Nothing but a number should be returned: the count of lines in the records that contain "SQUARE".

DATA FOR ANALYSIS
----------------
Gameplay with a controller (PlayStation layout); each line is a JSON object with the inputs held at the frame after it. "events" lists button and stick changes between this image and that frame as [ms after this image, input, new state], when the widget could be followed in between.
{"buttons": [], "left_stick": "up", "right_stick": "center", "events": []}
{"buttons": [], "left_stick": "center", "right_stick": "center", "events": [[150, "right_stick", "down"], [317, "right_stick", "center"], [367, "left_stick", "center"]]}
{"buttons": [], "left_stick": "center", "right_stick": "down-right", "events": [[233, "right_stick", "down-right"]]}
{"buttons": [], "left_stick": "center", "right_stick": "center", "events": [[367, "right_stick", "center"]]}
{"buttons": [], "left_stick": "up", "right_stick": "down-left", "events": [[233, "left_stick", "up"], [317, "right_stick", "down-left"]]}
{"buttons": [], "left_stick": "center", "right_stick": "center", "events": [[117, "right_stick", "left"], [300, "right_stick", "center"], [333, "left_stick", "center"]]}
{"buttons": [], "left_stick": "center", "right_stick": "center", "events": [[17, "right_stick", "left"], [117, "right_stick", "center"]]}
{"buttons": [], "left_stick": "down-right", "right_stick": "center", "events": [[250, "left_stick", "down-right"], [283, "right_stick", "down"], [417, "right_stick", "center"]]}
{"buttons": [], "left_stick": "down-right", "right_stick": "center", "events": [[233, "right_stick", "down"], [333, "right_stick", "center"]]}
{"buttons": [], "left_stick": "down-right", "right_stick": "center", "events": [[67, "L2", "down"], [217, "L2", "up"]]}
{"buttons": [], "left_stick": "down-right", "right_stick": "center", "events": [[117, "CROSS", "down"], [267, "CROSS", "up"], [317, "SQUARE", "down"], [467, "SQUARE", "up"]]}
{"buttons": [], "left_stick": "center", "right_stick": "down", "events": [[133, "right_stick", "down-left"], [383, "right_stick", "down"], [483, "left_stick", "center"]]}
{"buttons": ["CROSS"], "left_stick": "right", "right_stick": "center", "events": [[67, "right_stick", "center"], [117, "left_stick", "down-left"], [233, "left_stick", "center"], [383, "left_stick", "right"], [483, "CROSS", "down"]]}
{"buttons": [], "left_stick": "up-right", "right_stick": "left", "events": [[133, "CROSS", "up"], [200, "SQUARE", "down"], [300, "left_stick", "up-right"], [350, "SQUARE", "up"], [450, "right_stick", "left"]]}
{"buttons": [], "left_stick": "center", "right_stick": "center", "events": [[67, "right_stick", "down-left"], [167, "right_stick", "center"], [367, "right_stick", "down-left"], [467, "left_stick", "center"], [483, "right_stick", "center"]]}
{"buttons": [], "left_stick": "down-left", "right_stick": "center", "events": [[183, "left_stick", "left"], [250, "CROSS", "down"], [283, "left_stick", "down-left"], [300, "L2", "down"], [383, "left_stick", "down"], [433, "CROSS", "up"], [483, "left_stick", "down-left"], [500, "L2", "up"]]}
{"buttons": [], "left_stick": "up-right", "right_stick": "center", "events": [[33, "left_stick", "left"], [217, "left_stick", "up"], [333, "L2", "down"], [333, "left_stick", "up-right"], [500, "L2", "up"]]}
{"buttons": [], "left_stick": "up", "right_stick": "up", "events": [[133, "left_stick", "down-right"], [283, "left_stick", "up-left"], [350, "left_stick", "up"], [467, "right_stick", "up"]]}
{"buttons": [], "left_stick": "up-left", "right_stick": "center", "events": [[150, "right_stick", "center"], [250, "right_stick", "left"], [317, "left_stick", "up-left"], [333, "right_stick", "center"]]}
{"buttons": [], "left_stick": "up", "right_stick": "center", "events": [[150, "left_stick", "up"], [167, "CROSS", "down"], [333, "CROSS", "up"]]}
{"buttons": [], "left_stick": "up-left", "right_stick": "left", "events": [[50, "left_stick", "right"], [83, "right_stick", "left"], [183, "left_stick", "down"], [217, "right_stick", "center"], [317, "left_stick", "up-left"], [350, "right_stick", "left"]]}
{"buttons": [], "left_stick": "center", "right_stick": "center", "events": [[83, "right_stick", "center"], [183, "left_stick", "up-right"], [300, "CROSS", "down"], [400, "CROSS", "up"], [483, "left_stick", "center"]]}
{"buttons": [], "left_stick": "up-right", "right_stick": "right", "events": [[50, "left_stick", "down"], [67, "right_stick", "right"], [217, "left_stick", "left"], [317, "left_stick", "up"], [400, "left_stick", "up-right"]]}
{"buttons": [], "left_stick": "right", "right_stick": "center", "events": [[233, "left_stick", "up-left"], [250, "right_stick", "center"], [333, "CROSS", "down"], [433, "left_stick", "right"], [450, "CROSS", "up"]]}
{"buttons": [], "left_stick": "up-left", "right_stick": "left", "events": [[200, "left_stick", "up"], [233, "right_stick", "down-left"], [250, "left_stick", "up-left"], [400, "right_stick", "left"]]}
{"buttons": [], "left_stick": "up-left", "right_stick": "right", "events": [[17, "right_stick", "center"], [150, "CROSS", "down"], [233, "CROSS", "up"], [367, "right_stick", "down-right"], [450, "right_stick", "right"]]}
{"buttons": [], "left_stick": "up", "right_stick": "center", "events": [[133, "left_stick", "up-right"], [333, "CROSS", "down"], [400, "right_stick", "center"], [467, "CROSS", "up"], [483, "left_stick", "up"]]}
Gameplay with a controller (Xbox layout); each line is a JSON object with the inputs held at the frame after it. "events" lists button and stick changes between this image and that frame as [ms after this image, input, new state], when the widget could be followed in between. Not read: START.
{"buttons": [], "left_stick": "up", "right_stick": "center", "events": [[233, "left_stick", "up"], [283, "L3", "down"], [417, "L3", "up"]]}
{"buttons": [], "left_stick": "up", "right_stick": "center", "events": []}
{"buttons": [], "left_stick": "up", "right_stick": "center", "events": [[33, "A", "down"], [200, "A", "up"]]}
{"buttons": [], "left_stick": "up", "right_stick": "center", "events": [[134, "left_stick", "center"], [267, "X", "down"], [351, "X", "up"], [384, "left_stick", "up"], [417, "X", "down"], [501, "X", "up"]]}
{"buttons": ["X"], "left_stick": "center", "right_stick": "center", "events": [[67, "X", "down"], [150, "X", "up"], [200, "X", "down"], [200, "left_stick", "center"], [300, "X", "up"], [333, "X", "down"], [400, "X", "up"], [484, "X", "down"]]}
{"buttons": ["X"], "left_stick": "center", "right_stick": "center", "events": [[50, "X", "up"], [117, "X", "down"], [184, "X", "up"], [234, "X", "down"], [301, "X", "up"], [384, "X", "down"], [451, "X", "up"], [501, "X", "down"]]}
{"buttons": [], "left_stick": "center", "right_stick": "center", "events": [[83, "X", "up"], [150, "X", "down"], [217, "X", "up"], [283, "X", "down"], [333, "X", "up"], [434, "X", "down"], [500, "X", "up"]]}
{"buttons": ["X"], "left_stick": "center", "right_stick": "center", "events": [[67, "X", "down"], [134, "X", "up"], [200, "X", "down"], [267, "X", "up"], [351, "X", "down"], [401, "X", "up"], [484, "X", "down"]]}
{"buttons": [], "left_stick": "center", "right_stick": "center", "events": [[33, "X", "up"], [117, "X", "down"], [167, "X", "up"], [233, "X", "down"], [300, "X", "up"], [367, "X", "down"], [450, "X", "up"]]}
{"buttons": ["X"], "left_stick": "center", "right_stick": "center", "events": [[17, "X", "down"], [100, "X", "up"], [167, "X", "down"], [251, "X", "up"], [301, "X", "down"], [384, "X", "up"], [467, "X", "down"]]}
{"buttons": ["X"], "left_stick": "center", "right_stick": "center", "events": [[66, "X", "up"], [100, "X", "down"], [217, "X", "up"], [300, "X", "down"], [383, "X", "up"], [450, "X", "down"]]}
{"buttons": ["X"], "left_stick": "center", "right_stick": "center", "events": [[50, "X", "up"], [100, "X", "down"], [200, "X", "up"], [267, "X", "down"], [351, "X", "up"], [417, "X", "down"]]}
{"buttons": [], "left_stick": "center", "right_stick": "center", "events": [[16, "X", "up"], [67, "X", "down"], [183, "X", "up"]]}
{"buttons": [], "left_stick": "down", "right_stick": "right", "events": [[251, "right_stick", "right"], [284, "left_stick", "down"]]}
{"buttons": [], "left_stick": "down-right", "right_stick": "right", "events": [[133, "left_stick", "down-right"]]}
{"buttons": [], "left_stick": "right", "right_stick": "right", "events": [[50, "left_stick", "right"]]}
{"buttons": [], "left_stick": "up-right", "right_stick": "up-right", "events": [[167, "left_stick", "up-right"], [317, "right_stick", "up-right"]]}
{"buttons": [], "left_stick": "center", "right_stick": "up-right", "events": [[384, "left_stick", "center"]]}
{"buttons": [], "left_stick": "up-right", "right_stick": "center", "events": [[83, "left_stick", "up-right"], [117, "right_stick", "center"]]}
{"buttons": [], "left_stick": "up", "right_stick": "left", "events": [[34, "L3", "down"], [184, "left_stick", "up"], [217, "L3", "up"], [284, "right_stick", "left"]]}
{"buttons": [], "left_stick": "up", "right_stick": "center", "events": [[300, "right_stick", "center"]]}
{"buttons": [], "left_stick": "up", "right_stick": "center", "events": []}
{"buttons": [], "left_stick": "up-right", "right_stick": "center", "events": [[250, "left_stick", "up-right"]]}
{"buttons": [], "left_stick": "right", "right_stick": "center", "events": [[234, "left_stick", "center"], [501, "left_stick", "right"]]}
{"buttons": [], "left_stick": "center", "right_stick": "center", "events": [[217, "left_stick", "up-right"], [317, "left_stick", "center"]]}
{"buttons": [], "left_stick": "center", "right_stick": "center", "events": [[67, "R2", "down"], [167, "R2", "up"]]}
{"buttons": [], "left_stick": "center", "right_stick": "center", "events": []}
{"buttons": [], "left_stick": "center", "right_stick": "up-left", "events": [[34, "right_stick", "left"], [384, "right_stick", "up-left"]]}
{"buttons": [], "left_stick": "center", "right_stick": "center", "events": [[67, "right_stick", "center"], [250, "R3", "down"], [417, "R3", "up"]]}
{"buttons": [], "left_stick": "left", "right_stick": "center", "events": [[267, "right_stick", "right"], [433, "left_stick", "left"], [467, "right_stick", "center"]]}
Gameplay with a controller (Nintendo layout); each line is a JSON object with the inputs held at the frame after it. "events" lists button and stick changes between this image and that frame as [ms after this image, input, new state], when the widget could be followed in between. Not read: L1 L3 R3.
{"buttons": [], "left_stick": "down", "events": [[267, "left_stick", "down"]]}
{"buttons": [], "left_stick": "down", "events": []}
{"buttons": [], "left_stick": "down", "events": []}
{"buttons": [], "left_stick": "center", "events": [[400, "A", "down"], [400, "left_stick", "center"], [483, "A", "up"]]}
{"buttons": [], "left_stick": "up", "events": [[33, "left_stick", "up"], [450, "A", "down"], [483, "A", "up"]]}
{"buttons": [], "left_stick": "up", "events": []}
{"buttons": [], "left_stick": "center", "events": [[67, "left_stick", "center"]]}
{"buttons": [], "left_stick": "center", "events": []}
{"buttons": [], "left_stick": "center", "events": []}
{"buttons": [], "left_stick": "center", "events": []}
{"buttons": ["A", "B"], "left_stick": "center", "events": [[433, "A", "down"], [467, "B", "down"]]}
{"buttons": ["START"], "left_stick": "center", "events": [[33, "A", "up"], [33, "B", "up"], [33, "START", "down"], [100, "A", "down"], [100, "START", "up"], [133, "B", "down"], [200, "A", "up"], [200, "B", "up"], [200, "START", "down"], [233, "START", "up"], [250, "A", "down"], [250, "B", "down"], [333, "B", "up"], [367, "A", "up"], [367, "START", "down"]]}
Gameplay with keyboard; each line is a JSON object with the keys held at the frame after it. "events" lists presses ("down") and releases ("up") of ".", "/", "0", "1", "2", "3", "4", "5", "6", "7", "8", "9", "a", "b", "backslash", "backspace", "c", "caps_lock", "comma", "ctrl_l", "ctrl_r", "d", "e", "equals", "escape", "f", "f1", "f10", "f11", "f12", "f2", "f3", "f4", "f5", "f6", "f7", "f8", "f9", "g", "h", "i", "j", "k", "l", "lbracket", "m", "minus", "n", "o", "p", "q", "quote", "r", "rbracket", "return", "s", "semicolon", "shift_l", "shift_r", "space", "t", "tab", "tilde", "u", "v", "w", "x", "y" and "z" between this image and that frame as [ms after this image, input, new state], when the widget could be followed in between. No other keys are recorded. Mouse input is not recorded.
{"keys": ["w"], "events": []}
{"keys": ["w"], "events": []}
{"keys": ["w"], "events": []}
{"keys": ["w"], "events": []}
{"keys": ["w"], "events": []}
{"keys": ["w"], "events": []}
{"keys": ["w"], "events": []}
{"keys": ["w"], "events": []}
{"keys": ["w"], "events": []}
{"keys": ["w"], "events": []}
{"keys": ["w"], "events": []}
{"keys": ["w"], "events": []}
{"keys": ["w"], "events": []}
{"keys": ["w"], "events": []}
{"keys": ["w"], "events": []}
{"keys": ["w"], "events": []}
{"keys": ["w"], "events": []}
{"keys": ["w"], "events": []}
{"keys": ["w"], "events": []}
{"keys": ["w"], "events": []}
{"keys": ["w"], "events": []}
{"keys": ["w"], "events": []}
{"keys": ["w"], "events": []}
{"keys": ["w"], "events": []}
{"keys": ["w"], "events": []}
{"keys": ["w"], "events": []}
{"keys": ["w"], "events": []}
----------------
ANSWER TO THE EXERCISE
2